Search code examples
rpca

Online PCA in R


I'm trying to code online PCA in R, there is no existing implementation of this code available, thus, it may be useful for others as well. The pseudo-code can be found here (Algorithm 1).
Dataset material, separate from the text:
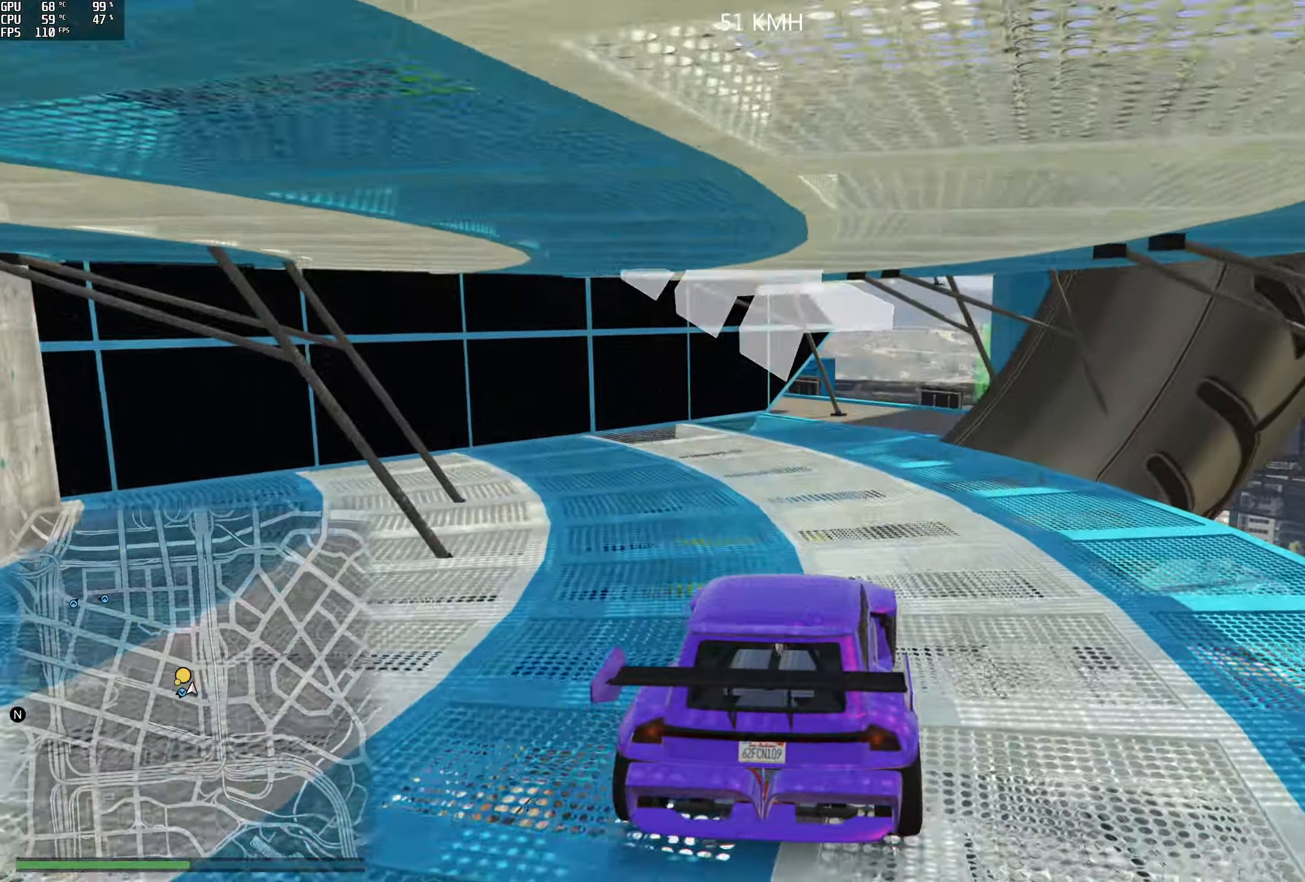
{"buttons": [], "left_stick": "center", "right_stick": "down", "events": [[334, "R2", "up"], [334, "left_stick", "left"], [484, "left_stick", "center"]]}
What I've done so far is as follows:

PCA<-function(X,k,epsilon){
    X_f<-norm(as.matrix(X),"f")
    d<-nrow(X)
    n<-ncol(X)
    l<-floor((8*k)/(epsilon^2))
    U<-matrix(0,d,l)
    C<-matrix(0,d,d)
    Y<-matrix(0,n,l)
    for(t in 1:n){
        r<-X[,t]-(U%*%t(U)%*%X[,t])
        n<-C + r%*%t(r)
        while(norm(n,"2") >= 2*(X_f^2)/l){
            lamb<-eigen(C)$values[1]
            u<-eigen(C)$vectors[,1]
            U<-cbind(U,u)
            #U[,which(!apply(U==0,2,all))]
            C<-C-(lamb*(u%*%t(u)))
            r<-X[,t]-(U%*%t(U)%*%X[,t])
        }
        C<-C+(r%*%t(r))
        y<-matrix(0,1,l)    
        y<-t(U)%*%x_t
        Y[t,]<-y
    }
    return(Y)
}

To test the code I used the famous fisher iris data:

log.ir <- log(iris[, 1:4])
ir.species <- iris[, 5]

ir.pca <- PCA(log.ir,50,0.2) 

There seems to be a bug in the code, which is not so obvious to me, the while loop never stops, can some one please help?


Solution

  • It's because while(norm(n,"2") >= 2*(X_f^2)/l) never finishes, 2*(X_f^2)/l) is always smaller than norm(n,"2")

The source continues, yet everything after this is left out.